Axé – Canto do Povo de Um Lugar mostra os principais cantores e cantoras que conduziam bandas em cima dos muitos trios elétricos e grupos afros existentes em Salvador. Deixa os entrevistados, como Luiz Calda, Gerônimo e Neguinho do Samba, revelarem quais são os ritmos que os influenciaram – como o samba do Recôncavo Baiano, galope sertanejo, entre outros – para tocarem instrumentos e comporem suas músicas. Pela câmera de Rodrigo Maia, o diretor de fotografia desta produção, cada artista foi mostrando o seu estilo e citando os dos outros colegas de profissão e como cada um acabou influenciando o outro e vice-versa. Artistas como Sarajane, Marcia Freire, Carlinhos Brown, Durval Lelis e outros mais fazem parte dessa história.

Quais personagens os ajudaram a chegar onde chegaram, quais foram os discos – LPs e CDs – foram lançados em sua carreira. Em quais bandas e em quais trios elétricos eles cantaram e tocaram desde o surgimento do axé são os principais temas abordados de cada entrevista com cada uma das personalidades musicais. Sem ser em formato de tópico, um entrevistado vai puxando o próximo artista, trio ou bloco – ou tudo isso misturado – a estourar no cenário musical baiano e quais foram as influências e maneiras de se apresentar do novo fenômeno do Axé.

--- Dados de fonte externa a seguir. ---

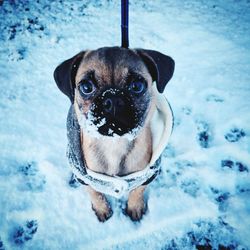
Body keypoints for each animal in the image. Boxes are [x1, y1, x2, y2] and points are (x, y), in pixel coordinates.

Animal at [53, 46, 175, 221]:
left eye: (137, 86)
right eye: (86, 87)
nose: (113, 99)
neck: (114, 143)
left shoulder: (146, 175)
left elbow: (138, 191)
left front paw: (135, 207)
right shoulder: (86, 178)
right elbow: (95, 193)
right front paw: (102, 209)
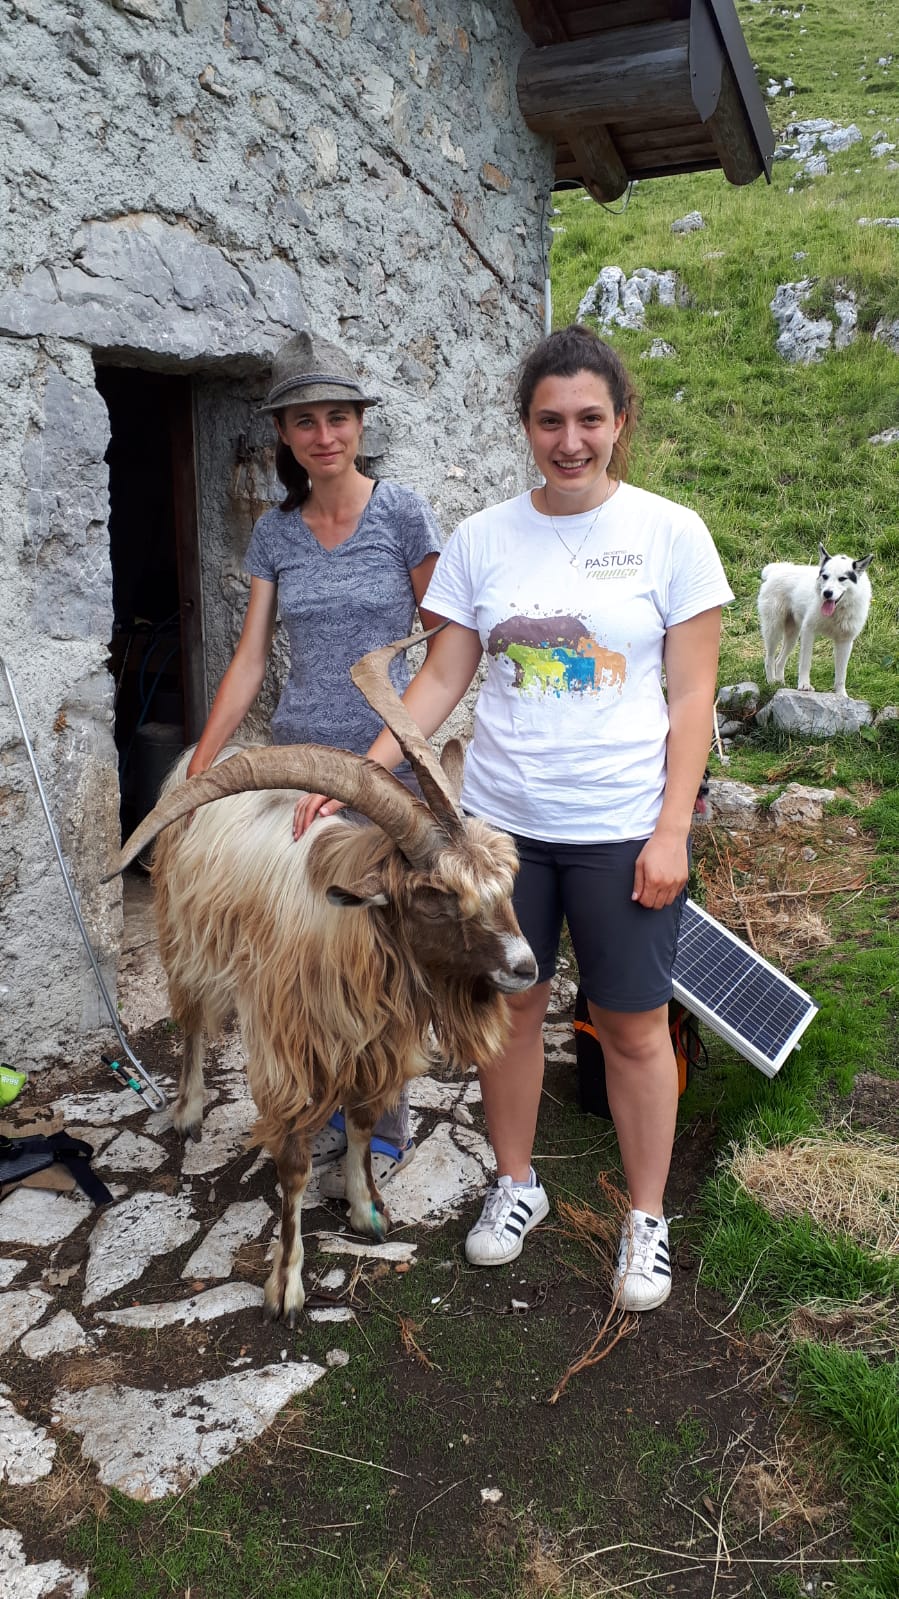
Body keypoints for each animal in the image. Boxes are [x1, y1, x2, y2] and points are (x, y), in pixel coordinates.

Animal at [107, 630, 537, 1324]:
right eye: (438, 896)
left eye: (507, 881)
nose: (525, 967)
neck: (350, 930)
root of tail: (213, 754)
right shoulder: (289, 1055)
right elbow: (293, 1167)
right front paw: (286, 1286)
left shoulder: (370, 1046)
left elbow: (360, 1126)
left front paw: (366, 1214)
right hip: (186, 940)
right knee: (193, 1022)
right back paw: (189, 1111)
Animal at [758, 544, 873, 698]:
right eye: (825, 576)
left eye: (842, 579)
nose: (827, 593)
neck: (836, 611)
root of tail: (776, 571)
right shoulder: (808, 631)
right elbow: (805, 663)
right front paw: (804, 685)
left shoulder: (845, 642)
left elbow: (841, 674)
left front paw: (841, 695)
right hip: (774, 631)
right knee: (769, 659)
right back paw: (771, 683)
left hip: (792, 637)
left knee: (779, 660)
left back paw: (780, 683)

Outras personalidades que rodeiam o cenário são citadas e entrevistadas. Por exemplo, o dono do principal estúdio de música de Salvador, a WR Estúdios, Wesley Rangel, morto em janeiro de 2016, que foi responsável por gravar a maiorias dos grandes artistas baianos e lançá-los para todo o país. Então, compositores, donos de trio elétricos, técnicos de estúdio tiveram oportunidade de falar sobre os artistas citados e mostrados, sobre o mercado e sobre a cultura do Axé.

Porém, sente-se falta dos outros músicos que acompanharam inúmeros artistas como Xandy, Márcio Vitor e Netinho, por exemplo. Os músicos que conseguem ficar várias e várias horas em cima de um trio elétrico, tocando quase que sem parar, embaixo de sol, pouco espaço tiveram neste documentário. Claro que em uma história ricamente realizada por uma multidão de artistas acaba se precisando priorizar alguns em detrimentos de outros. Pode ser por isso que os músicos das bandas não tiveram espaço, mas mesmo algumas estrelas do gênero musical não receberam o espaço que merecem ao longo do documentário. Uma delas, por exemplo, é Margareth Menezes.

Como um documentário que se preze, este é recheado de imagens pessoais, desde fotos até filmes em películas de apresentações de blocos e trios elétricos durante os carnavais de Salvador. Sons de gravações originais são mostrados e deixam claro como mesmo sendo de forma muito simples, os artistas puderam ter seu trabalho levado às multidões. Imagens de filmes pessoais, de entrevistas, de antigos carnavais, de apresentações e de matérias veiculadas nas televisões baianas. Fotografias também pessoais, de divulgação de trabalho, de capas de LPs e entre outras são exibidas por meio da montagem de Denis Ferreira.

Quando se cita um disco, a capa é revelada; cenas de primeiras apresentações de artistas como Daniela Mercury e do grupo afro Olodum são postos na tela para que o espectador possa conhecer e identificar quem e do que se está falando. Esta forma até deixa Axé – Canto do Povo de Um Lugar um pouco didático demais, mas nada que comprometa o longa.

A história do Axé Music é tão rica de personalidades e de histórias que se precisará visitar várias vezes este tema para poder, um dia, quem sabe, se ter a dimensão certa desse fenômeno musical genuinamente brasileiro.